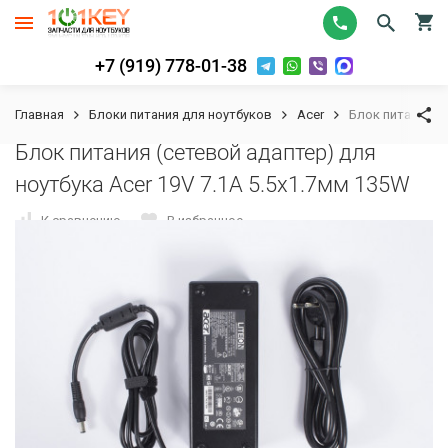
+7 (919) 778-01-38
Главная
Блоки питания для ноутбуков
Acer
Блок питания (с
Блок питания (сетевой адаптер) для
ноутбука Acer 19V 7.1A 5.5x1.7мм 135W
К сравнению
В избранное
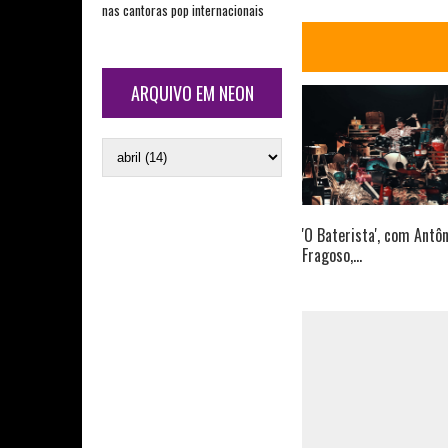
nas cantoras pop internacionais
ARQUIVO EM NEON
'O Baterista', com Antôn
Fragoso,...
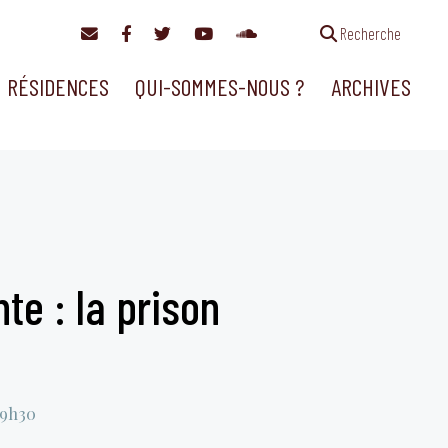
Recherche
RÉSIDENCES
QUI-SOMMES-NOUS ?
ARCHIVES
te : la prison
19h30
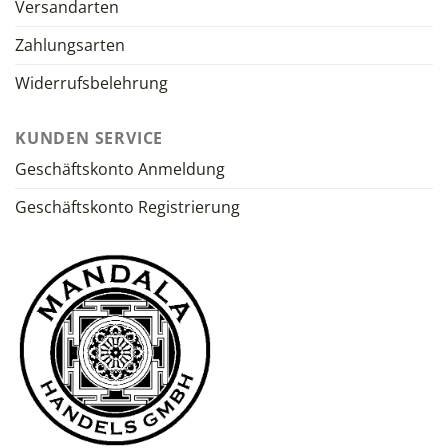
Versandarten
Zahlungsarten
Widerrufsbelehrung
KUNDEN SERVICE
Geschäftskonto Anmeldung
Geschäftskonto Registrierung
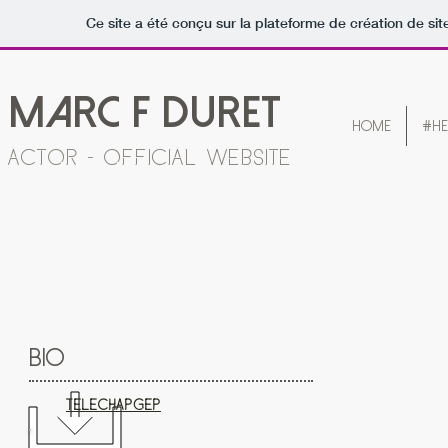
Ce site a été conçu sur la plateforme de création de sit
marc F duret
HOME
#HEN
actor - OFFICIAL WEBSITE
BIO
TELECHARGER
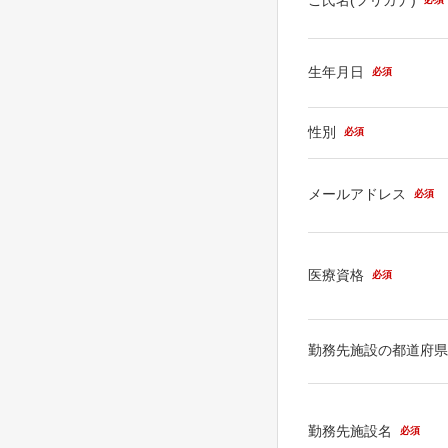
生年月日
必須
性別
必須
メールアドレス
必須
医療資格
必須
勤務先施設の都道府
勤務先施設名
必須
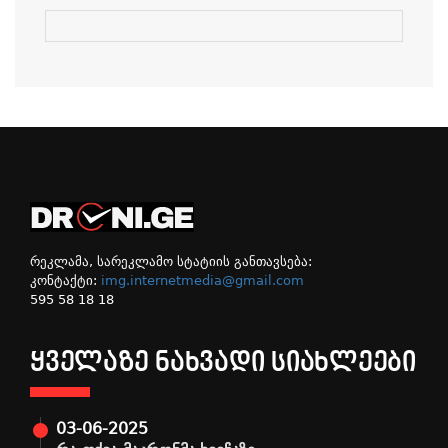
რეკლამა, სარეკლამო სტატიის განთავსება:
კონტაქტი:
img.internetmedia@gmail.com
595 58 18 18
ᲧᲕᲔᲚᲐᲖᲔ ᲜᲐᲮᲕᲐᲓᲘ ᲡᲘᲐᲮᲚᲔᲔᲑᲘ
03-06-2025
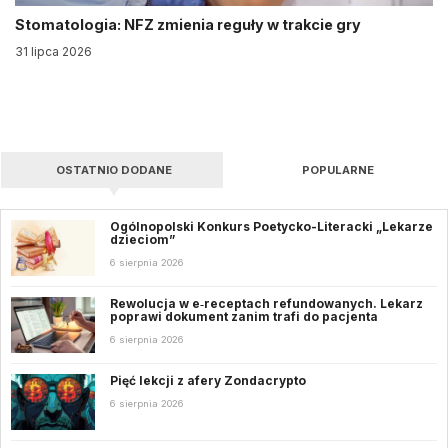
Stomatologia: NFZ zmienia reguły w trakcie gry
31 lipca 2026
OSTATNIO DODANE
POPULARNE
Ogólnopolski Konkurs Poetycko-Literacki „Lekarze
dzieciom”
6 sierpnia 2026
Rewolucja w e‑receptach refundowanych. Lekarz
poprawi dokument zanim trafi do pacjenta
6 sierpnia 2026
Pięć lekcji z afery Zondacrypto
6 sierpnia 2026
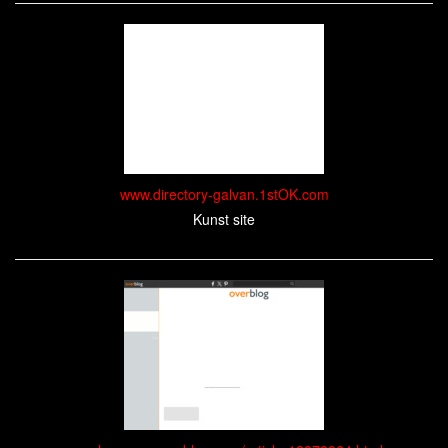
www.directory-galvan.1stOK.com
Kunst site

========================================================================

__EXERCISE DIRECTIONS__
Transcribe the records verbatim from the line containing "Ce site a été" through the end of the records, both ends included. Leave the pictures out of your output.

__REPLY__
Ce site a été conçu sur la plateforme de création de sit
marc F duret
HOME
#HEN
actor - OFFICIAL WEBSITE
BIO
TELECHARGER
生年月日
必須
性別
必須
メールアドレス
必須
医療資格
必須
勤務先施設の都道府
勤務先施設名
必須
რეკლამა, სარეკლამო სტატიის განთავსება:
კონტაქტი:
img.internetmedia@gmail.com
595 58 18 18
ᲧᲕᲔᲚᲐᲖᲔ ᲜᲐᲮᲕᲐᲓᲘ ᲡᲘᲐᲮᲚᲔᲔᲑᲘ
03-06-2025
Stomatologia: NFZ zmienia reguły w trakcie gry
31 lipca 2026
OSTATNIO DODANE
POPULARNE
Ogólnopolski Konkurs Poetycko-Literacki „Lekarze
dzieciom”
6 sierpnia 2026
Rewolucja w e‑receptach refundowanych. Lekarz
poprawi dokument zanim trafi do pacjenta
6 sierpnia 2026
Pięć lekcji z afery Zondacrypto
6 sierpnia 2026
www.directory-galvan.1stOK.com
Kunst site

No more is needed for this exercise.